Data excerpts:
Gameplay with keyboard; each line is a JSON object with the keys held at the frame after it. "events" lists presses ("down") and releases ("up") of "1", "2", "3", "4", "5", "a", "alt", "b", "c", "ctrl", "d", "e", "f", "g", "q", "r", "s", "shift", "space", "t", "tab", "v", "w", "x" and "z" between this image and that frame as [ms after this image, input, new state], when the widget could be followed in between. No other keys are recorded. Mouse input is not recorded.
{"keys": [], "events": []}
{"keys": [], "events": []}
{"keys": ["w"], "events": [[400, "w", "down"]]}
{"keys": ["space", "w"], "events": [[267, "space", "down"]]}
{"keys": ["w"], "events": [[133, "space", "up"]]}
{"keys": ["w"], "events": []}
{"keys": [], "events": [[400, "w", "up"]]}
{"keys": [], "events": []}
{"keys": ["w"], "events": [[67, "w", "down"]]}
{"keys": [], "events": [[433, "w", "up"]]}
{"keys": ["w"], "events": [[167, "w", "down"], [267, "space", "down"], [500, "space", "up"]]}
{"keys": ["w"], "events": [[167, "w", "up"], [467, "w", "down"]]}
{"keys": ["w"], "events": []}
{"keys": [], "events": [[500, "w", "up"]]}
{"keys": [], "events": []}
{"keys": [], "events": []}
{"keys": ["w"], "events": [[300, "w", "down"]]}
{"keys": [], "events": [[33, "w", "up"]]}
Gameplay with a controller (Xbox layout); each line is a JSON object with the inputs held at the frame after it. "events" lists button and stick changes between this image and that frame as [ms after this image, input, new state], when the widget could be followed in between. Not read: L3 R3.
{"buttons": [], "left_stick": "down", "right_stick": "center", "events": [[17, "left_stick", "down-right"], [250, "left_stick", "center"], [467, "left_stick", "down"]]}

▶ **Activity**
Only lines containing the word "that" should appear in the answer, and every such line from the records above must be there.

▶ **Solution for this exercise**
Gameplay with keyboard; each line is a JSON object with the keys held at the frame after it. "events" lists presses ("down") and releases ("up") of "1", "2", "3", "4", "5", "a", "alt", "b", "c", "ctrl", "d", "e", "f", "g", "q", "r", "s", "shift", "space", "t", "tab", "v", "w", "x" and "z" between this image and that frame as [ms after this image, input, new state], when the widget could be followed in between. No other keys are recorded. Mouse input is not recorded.
Gameplay with a controller (Xbox layout); each line is a JSON object with the inputs held at the frame after it. "events" lists button and stick changes between this image and that frame as [ms after this image, input, new state], when the widget could be followed in between. Not read: L3 R3.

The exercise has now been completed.